* [Your instructions]: One part of the entries below is wanted: the lines from the one containing "##### [Оператор sizeof" through the one containing "##### [Сложение (+)](addition-plus.md)". Write those out exactly and nothing else.
━━ Records shown ━━
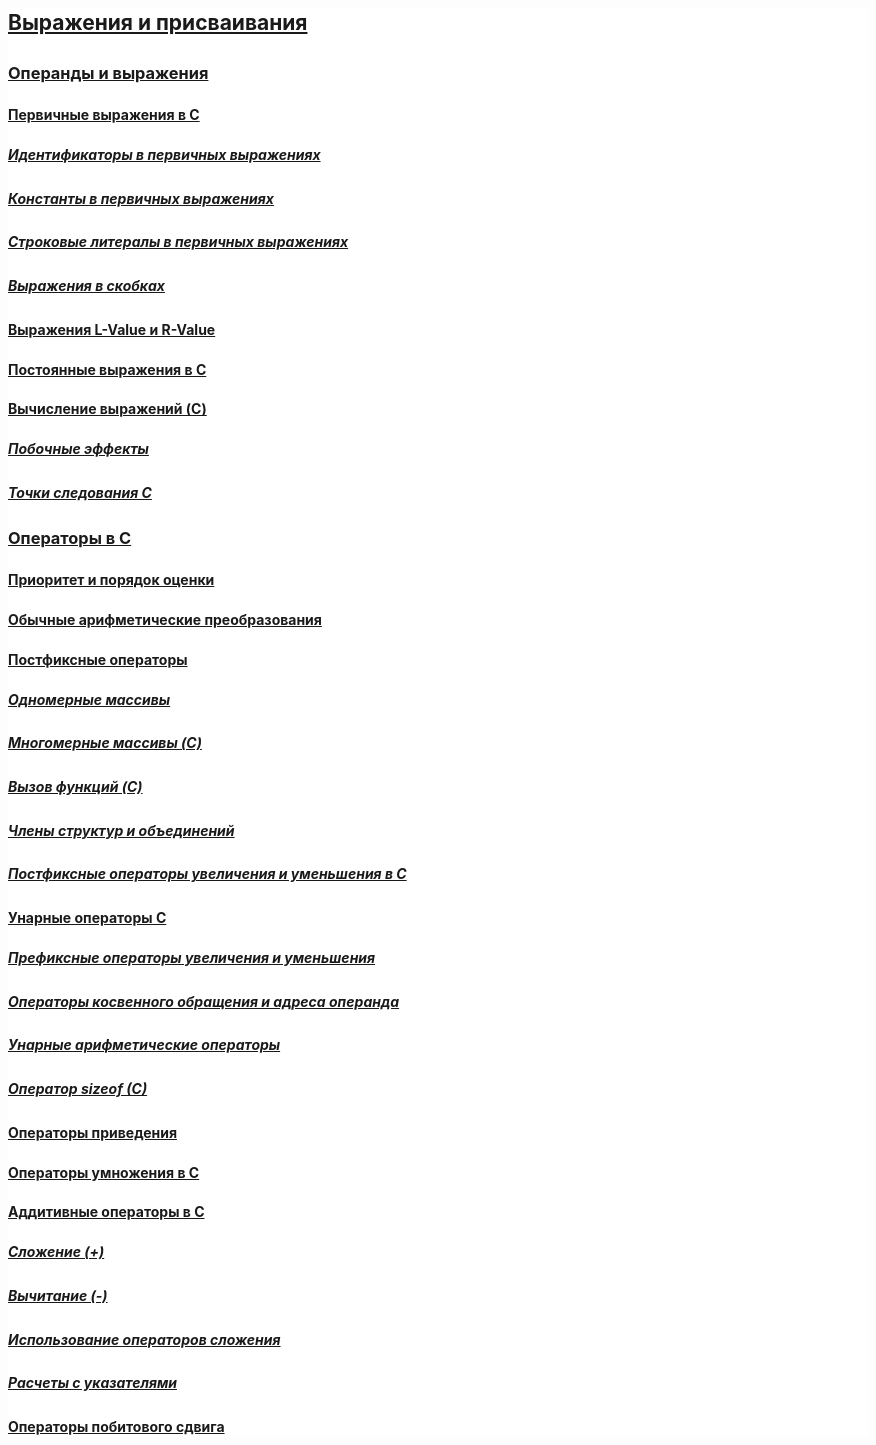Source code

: ## [Выражения и присваивания](expressions-and-assignments.md)
### [Операнды и выражения](operands-and-expressions.md)
#### [Первичные выражения в C](c-primary-expressions.md)
##### [Идентификаторы в первичных выражениях](identifiers-in-primary-expressions.md)
##### [Константы в первичных выражениях](constants-in-primary-expressions.md)
##### [Строковые литералы в первичных выражениях](string-literals-in-primary-expressions.md)
##### [Выражения в скобках](expressions-in-parentheses.md)
#### [Выражения L-Value и R-Value](l-value-and-r-value-expressions.md)
#### [Постоянные выражения в C](c-constant-expressions.md)
#### [Вычисление выражений (C)](expression-evaluation-c.md)
##### [Побочные эффекты](side-effects.md)
##### [Точки следования C](c-sequence-points.md)
### [Операторы в C](c-operators.md)
#### [Приоритет и порядок оценки](precedence-and-order-of-evaluation.md)
#### [Обычные арифметические преобразования](usual-arithmetic-conversions.md)
#### [Постфиксные операторы](postfix-operators.md)
##### [Одномерные массивы](one-dimensional-arrays.md)
##### [Многомерные массивы (C)](multidimensional-arrays-c.md)
##### [Вызов функций (C)](function-call-c.md)
##### [Члены структур и объединений](structure-and-union-members.md)
##### [Постфиксные операторы увеличения и уменьшения в C](c-postfix-increment-and-decrement-operators.md)
#### [Унарные операторы C](c-unary-operators.md)
##### [Префиксные операторы увеличения и уменьшения](prefix-increment-and-decrement-operators.md)
##### [Операторы косвенного обращения и адреса операнда](indirection-and-address-of-operators.md)
##### [Унарные арифметические операторы](unary-arithmetic-operators.md)
##### [Оператор sizeof (C)](sizeof-operator-c.md)
#### [Операторы приведения](cast-operators.md)
#### [Операторы умножения в C](c-multiplicative-operators.md)
#### [Аддитивные операторы в C](c-additive-operators.md)
##### [Сложение (+)](addition-plus.md)
##### [Вычитание (-)](subtraction-minus.md)
##### [Использование операторов сложения](using-the-additive-operators.md)
##### [Расчеты с указателями](pointer-arithmetic.md)
#### [Операторы побитового сдвига](bitwise-shift-operators.md)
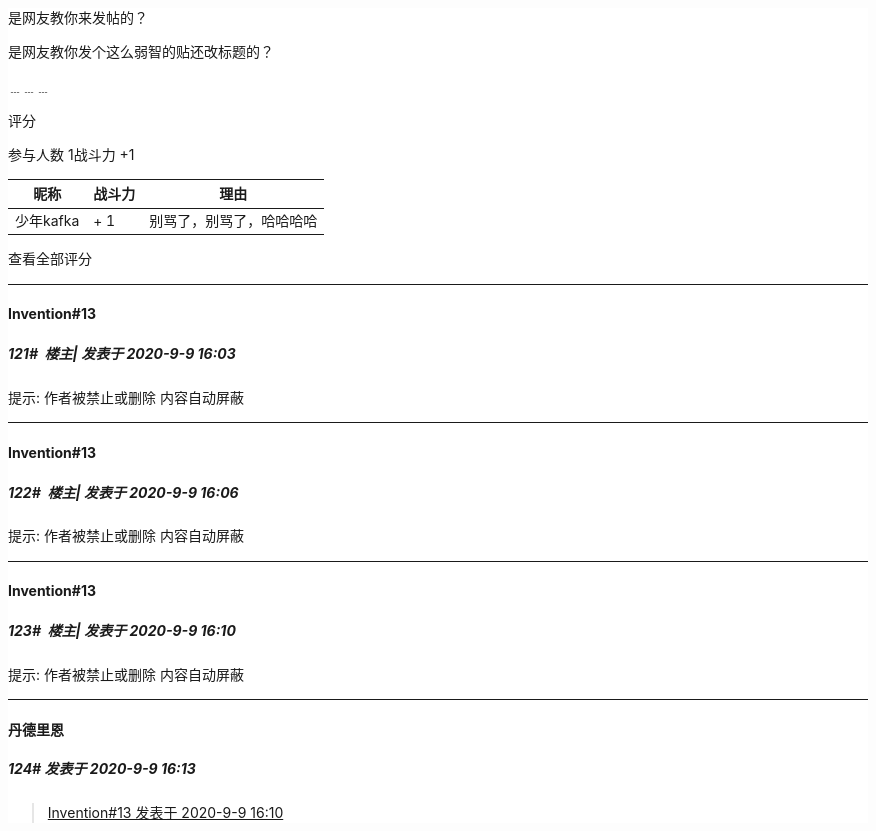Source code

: 是网友教你来发帖的？

是网友教你发个这么弱智的贴还改标题的？



﹍﹍﹍

评分





 参与人数 1战斗力 +1

|昵称|战斗力|理由|
|----|---|---|
| 少年kafka| + 1|别骂了，别骂了，哈哈哈哈|



查看全部评分






-----

####  Invention#13  
##### 121#         楼主| 发表于 2020-9-9 16:03

提示: 作者被禁止或删除 内容自动屏蔽



-----

####  Invention#13  
##### 122#         楼主| 发表于 2020-9-9 16:06

提示: 作者被禁止或删除 内容自动屏蔽



-----

####  Invention#13  
##### 123#         楼主| 发表于 2020-9-9 16:10

提示: 作者被禁止或删除 内容自动屏蔽



-----

####  丹德里恩  
##### 124#       发表于 2020-9-9 16:13



<blockquote><a href="httphttps://bbs.saraba1st.com/2b/forum.php?mod=redirect&amp;goto=findpost&amp;pid=48687267&amp;ptid=1958992" target="_blank">Invention#13 发表于 2020-9-9 16:10</a>
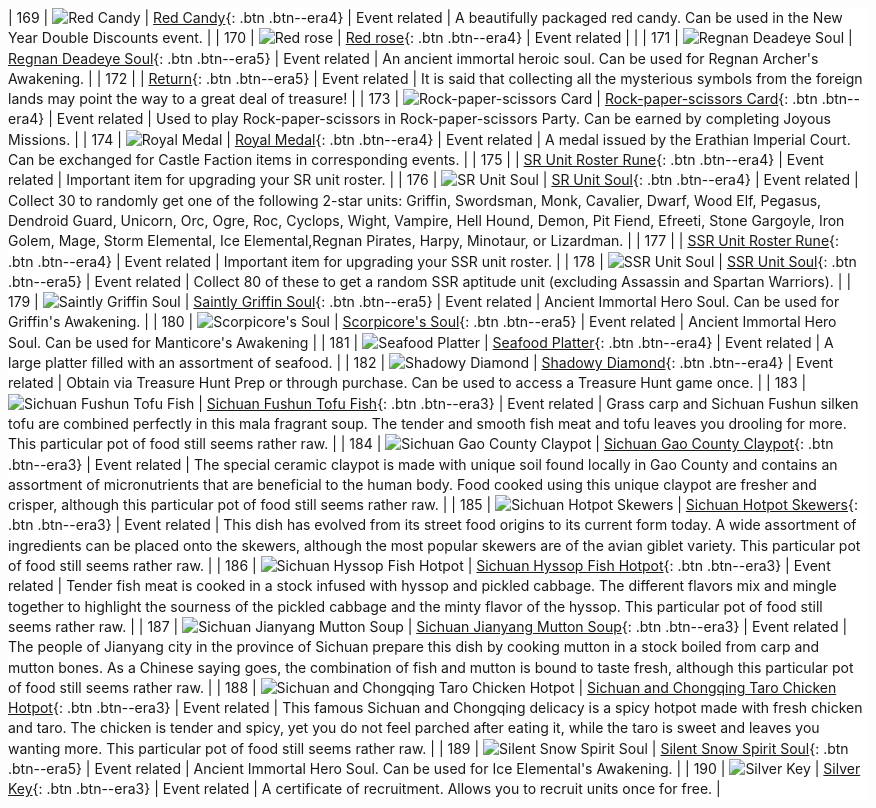  | 169 | ![Red Candy](/images/t/i_10035.png) | [Red Candy](/Items/con_549/){: .btn .btn--era4} | Event related | A beautifully packaged red candy. Can be used in the New Year Double Discounts event. |
  | 170 | ![Red rose](/images/t/i_3058.png) | [Red rose](/Items/con_800/){: .btn .btn--era4} | Event related |  |
  | 171 | ![Regnan Deadeye Soul](/images/t/juexing_9902.png) | [Regnan Deadeye Soul](/Items/con_2081/){: .btn .btn--era5} | Event related | An ancient immortal heroic soul. Can be used for Regnan Archer's Awakening. |
  | 172 |  | [Return](/Items/con_863/){: .btn .btn--era5} | Event related | It is said that collecting all the mysterious symbols from the foreign lands may point the way to a great deal of treasure! |
  | 173 | ![Rock-paper-scissors Card](/images/t/i_10033.png) | [Rock-paper-scissors Card](/Items/con_547/){: .btn .btn--era4} | Event related | Used to play Rock-paper-scissors in Rock-paper-scissors Party. Can be earned by completing Joyous Missions. |
  | 174 | ![Royal Medal](/images/t/i_3052.png) | [Royal Medal](/Items/con_794/){: .btn .btn--era4} | Event related | A medal issued by the Erathian Imperial Court. Can be exchanged for Castle Faction items in corresponding events. |
  | 175 |  | [SR Unit Roster Rune](/Items/con_779/){: .btn .btn--era4} | Event related | Important item for upgrading your SR unit roster. |
  | 176 | ![SR Unit Soul](/images/t/i_10020.png) | [SR Unit Soul](/Items/con_534/){: .btn .btn--era4} | Event related | Collect 30 to randomly get one of the following 2-star units: Griffin, Swordsman, Monk, Cavalier, Dwarf, Wood Elf, Pegasus, Dendroid Guard, Unicorn, Orc, Ogre, Roc, Cyclops, Wight, Vampire, Hell Hound, Demon, Pit Fiend, Efreeti, Stone Gargoyle, Iron Golem, Mage, Storm Elemental, Ice Elemental,Regnan Pirates, Harpy, Minotaur, or Lizardman. |
  | 177 |  | [SSR Unit Roster Rune](/Items/con_780/){: .btn .btn--era4} | Event related | Important item for upgrading your SSR unit roster. |
  | 178 | ![SSR Unit Soul](/images/t/i_10021.png) | [SSR Unit Soul](/Items/con_535/){: .btn .btn--era5} | Event related | Collect 80 of these to get a random SSR aptitude unit (excluding  Assassin and Spartan Warriors). |
  | 179 | ![Saintly Griffin Soul](/images/t/juexing_103.jpg) | [Saintly Griffin Soul](/Items/con_2014/){: .btn .btn--era5} | Event related | Ancient Immortal Hero Soul. Can be used for Griffin's Awakening. |
  | 180 | ![Scorpicore's Soul](/images/t/juexing_706.jpg) | [Scorpicore's Soul](/Items/con_2063/){: .btn .btn--era5} | Event related | Ancient Immortal Hero Soul. Can be used for Manticore's Awakening |
  | 181 | ![Seafood Platter](/images/t/i_8150013.png) | [Seafood Platter](/Items/con_1163/){: .btn .btn--era4} | Event related | A large platter filled with an assortment of seafood. |
  | 182 | ![Shadowy Diamond](/images/t/i_10040.png) | [Shadowy Diamond](/Items/con_554/){: .btn .btn--era4} | Event related | Obtain via Treasure Hunt Prep or through purchase. Can be used to access a Treasure Hunt game once. |
  | 183 | ![Sichuan Fushun Tofu Fish](/images/t/i_81522331.png) | [Sichuan Fushun Tofu Fish](/Items/con_1220/){: .btn .btn--era3} | Event related | Grass carp and Sichuan Fushun silken tofu are combined perfectly in this mala fragrant soup. The tender and smooth fish meat and tofu leaves you drooling for more. This particular pot of food still seems rather raw. |
  | 184 | ![Sichuan Gao County Claypot](/images/t/i_81511231.png) | [Sichuan Gao County Claypot](/Items/con_1178/){: .btn .btn--era3} | Event related | The special ceramic claypot is made with unique soil found locally in Gao County and contains an assortment of micronutrients that are beneficial to the human body. Food cooked using this unique claypot are fresher and crisper, although this particular pot of food still seems rather raw. |
  | 185 | ![Sichuan Hotpot Skewers](/images/t/i_81521121.png) | [Sichuan Hotpot Skewers](/Items/con_1199/){: .btn .btn--era3} | Event related | This dish has evolved from its street food origins to its current form today. A wide assortment of ingredients can be placed onto the skewers, although the most popular skewers are of the avian giblet variety. This particular pot of food still seems rather raw. |
  | 186 | ![Sichuan Hyssop Fish Hotpot](/images/t/i_81521331.png) | [Sichuan Hyssop Fish Hotpot](/Items/con_1211/){: .btn .btn--era3} | Event related | Tender fish meat is cooked in a stock infused with hyssop and pickled cabbage. The different flavors mix and mingle together to highlight the sourness of the pickled cabbage and the minty flavor of the hyssop. This particular pot of food still seems rather raw. |
  | 187 | ![Sichuan Jianyang Mutton Soup](/images/t/i_81511131.png) | [Sichuan Jianyang Mutton Soup](/Items/con_1172/){: .btn .btn--era3} | Event related | The people of Jianyang city in the province of Sichuan prepare this dish by cooking mutton in a stock boiled from carp and mutton bones. As a Chinese saying goes, the combination of fish and mutton is bound to taste fresh, although this particular pot of food still seems rather raw. |
  | 188 | ![Sichuan and Chongqing Taro Chicken Hotpot](/images/t/i_81521221.png) | [Sichuan and Chongqing Taro Chicken Hotpot](/Items/con_1205/){: .btn .btn--era3} | Event related | This famous Sichuan and Chongqing delicacy is a spicy hotpot made with fresh chicken and taro. The chicken is tender and spicy, yet you do not feel parched after eating it, while the taro is sweet and leaves you wanting more. This particular pot of food still seems rather raw. |
  | 189 | ![Silent Snow Spirit Soul](/images/t/juexing_903.jpg) | [Silent Snow Spirit Soul](/Items/con_2075/){: .btn .btn--era5} | Event related | Ancient Immortal Hero Soul. Can be used for Ice Elemental's Awakening. |
  | 190 | ![Silver Key](/images/t/i_tool_3001.png) | [Silver Key](/Items/con_693/){: .btn .btn--era3} | Event related | A certificate of recruitment. Allows you to recruit units once for free. |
━━━
* [Task answer]:
##### [Оператор sizeof (C)](sizeof-operator-c.md)
#### [Операторы приведения](cast-operators.md)
#### [Операторы умножения в C](c-multiplicative-operators.md)
#### [Аддитивные операторы в C](c-additive-operators.md)
##### [Сложение (+)](addition-plus.md)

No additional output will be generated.